What a difference a year can make.
In 2021, the stock market couldn’t be stopped, with the benchmark S&P 500 enduring no worse than a 5% correction. But in 2022, growth stocks collapsed under the weight of rapidly rising interest rates and dragged all three major U.S. stock indexes into a bear market. The growth-focused Nasdaq Composite and Nasdaq 100 — an index comprised of the 100 largest nonfinancial companies listed on the Nasdaq exchange — were hit the hardest.
If there’s a silver lining to the pain investors have endured since 2022 began, it’s that time heals all wounds on Wall Street. More specifically, every bear market decline throughout history in the major indexes (which can also include the Nasdaq 100) has eventually been put into the rearview mirror by a bull market. It makes every big drop in the major indexes a buying opportunity for patient investors.
With the Nasdaq 100 well off of its all-time high, bargains abound. What follows are three Nasdaq 100 stocks investors can confidently buy hand over fist in March.
Meta Platforms
The first Nasdaq 100 stock that stands out as a screaming buy in March is none other than social media giant and FAANG stock Meta Platforms (META).
Meta was rocked in 2022 by two significant headwinds. To begin with, the U.S. economy showed signs of weakness as the Federal Reserve got aggressive with interest rate hikes. When the U.S. economy shows even the slightest hint of weakness, it’s normal for advertisers to pare back their spending. Since Meta generated 97.5% of its revenue last year from ads, this was a difficult hurdle to overcome.
The other issue for the company formerly known as Facebook is CEO Mark Zuckerberg’s desire to heavily invest in metaverse initiatives. Reality Labs, which is the division focused on virtual reality, augmented reality, and other metaverse ambitions, lost $13.7 billion last year and almost $24 billion over the past two years. Investors showed last year that they aren’t willing to tolerate aggressive spending on initiatives that are years away from being significant revenue producers.
While these are tangible issues for Meta, they overlook three catalysts.
For one, advertising is cyclical but not proportionate. Although recessions are an inevitable part of the economic cycle, they usually don’t last very long. Comparatively, economic expansions can go on for years, if not a decade. Ad-driven businesses like Meta disproportionately benefit from these extended periods of expansion.
Secondly, Meta’s social media assets are still top-notch. During the fourth quarter, Facebook, WhatsApp, Instagram, and Facebook Messenger brought in 3.74 billion unique monthly active users. That’s over half the world’s adult population visiting a Meta-owned asset each month. Merchants wanting to reach as many consumers as possible are fully aware that Meta is their best chance to do so. This puts Meta in a position to capitalize on its superior ad-pricing power.
And third, Meta has the luxury of investing in its future. It ended 2022 with $40.7 billion in cash, cash equivalents, and marketable securities, compared to $9.9 billion in long-term debt. With abundant cash flow, Meta can spend for the future while still delivering in the present.
Sirius XM Holdings
The second Nasdaq 100 stock that can be bought hand over fist in March is satellite-radio provider Sirius XM Holdings (SIRI).
Sirius XM has two decisive headwinds it’s contending with. Like Meta, it’s navigating an environment with weaker ad spending. Weak ad sales are a detriment to Pandora Media, which Sirius XM acquired in 2019.

_Data supplied_.
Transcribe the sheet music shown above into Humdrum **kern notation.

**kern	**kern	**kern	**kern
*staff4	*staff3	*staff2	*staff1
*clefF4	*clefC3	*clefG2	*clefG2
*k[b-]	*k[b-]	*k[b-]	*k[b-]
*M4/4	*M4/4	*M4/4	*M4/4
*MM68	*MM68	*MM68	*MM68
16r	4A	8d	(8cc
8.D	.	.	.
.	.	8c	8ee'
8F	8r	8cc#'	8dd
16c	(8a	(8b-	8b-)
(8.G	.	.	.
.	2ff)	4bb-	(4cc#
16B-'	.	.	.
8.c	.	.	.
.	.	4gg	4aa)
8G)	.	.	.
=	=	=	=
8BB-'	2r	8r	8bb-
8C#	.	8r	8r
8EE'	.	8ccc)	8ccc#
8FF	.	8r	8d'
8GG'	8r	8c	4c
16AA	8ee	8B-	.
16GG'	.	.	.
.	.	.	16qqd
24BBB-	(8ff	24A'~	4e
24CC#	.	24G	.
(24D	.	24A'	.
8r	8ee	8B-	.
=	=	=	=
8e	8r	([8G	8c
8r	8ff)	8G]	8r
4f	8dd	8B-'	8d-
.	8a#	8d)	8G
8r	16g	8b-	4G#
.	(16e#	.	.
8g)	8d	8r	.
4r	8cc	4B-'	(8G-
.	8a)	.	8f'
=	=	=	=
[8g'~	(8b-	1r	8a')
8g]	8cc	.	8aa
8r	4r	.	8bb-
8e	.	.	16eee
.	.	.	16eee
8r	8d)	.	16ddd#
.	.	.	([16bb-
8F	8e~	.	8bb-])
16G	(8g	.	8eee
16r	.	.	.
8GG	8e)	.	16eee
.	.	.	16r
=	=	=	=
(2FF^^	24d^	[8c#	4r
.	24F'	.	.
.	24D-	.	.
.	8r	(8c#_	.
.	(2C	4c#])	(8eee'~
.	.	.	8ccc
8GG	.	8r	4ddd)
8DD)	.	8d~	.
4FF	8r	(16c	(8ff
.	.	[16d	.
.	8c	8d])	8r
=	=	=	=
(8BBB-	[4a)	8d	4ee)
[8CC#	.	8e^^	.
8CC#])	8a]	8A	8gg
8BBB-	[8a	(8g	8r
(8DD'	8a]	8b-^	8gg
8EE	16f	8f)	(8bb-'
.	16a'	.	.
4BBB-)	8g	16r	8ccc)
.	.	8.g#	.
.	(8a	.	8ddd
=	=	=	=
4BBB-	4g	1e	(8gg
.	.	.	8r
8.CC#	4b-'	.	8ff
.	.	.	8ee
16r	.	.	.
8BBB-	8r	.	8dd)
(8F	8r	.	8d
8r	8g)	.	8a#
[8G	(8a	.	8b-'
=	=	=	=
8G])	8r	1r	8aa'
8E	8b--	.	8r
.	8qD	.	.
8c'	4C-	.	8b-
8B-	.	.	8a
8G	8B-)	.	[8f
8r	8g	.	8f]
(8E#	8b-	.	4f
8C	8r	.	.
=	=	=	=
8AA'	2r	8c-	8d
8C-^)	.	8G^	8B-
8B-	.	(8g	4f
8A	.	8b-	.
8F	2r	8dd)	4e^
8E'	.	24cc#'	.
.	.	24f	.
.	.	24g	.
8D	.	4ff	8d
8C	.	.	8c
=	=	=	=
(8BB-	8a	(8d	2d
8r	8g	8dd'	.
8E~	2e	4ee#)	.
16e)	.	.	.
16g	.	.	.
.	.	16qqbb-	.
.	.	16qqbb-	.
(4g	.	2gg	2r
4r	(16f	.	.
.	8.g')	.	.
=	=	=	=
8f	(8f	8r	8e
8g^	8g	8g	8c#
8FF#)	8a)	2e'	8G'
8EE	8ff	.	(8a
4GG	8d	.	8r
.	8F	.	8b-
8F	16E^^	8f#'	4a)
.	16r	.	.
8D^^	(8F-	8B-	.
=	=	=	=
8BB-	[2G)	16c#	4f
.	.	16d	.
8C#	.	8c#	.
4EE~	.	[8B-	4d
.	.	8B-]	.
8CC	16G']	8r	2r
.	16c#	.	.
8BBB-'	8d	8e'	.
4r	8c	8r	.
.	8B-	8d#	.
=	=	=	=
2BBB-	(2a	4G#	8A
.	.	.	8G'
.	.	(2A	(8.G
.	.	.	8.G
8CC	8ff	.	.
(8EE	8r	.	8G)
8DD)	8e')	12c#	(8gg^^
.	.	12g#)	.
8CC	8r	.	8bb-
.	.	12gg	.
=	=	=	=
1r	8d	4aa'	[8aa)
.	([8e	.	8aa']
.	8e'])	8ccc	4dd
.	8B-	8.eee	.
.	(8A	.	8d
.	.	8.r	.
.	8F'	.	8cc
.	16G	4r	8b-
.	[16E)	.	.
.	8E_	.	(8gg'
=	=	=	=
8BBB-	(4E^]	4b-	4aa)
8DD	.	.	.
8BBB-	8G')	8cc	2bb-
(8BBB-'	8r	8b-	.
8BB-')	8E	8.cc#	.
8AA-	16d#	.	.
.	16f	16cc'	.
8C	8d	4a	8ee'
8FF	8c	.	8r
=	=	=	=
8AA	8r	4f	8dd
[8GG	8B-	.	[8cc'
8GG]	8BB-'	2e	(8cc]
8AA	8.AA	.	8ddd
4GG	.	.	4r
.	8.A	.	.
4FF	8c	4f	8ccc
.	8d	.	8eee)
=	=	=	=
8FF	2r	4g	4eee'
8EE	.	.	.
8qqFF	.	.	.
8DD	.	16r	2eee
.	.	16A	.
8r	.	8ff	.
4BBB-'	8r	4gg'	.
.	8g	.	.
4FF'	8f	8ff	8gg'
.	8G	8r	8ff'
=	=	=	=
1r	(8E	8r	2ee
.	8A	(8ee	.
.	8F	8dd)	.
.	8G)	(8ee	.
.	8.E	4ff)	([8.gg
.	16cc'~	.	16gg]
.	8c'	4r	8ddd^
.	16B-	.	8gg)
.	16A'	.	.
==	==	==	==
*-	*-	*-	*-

_Tasks to carry out_.
(1) Answer these questions using the article on Nasdaq 100 stocks to buy in March:
(a) What share of its revenue did Meta get from ads last year?
(b) How much did Reality Labs lose last year?
(c) In what year did Sirius XM acquire Pandora Media?
(2) Write the next part of the article on Nasdaq 100 stocks to buy in March, starting right after its last sentence.

_Outputs for the tasks_.
(1)
(a) 97.5%
(b) $13.7 billion
(c) 2019

(2)
The other concern is that a weaker U.S. economy could sink auto sales. The vast majority of Sirius XM’s subscribers are listening to its channels in their cars, trucks, and SUVs. If fewer vehicles are being purchased with promotional subscriptions to Sirius XM, it could mean fewer new additions in the coming quarters.
While these short-term worries have taken quite the bite out of Sirius XM’s share price, it’s the company’s sustainable competitive advantages that really have teeth.
There aren’t too many legal monopolies in the U.S., but you’re reading about one right now with Sirius XM. Although it does face some level of competition for listeners among terrestrial and online radio, there isn’t another satellite-radio provider.
To somewhat build on this point, another benefit of Sirius XM’s operating model is that portions of its cost structure are quite predictable. While talent acquisition and royalty expenses can ebb and flow from quarter to quarter, equipment and transmission expenses are relatively fixed. In other words, as Sirius XM adds new subscribers, most of that extra revenue can flow straight to its bottom line.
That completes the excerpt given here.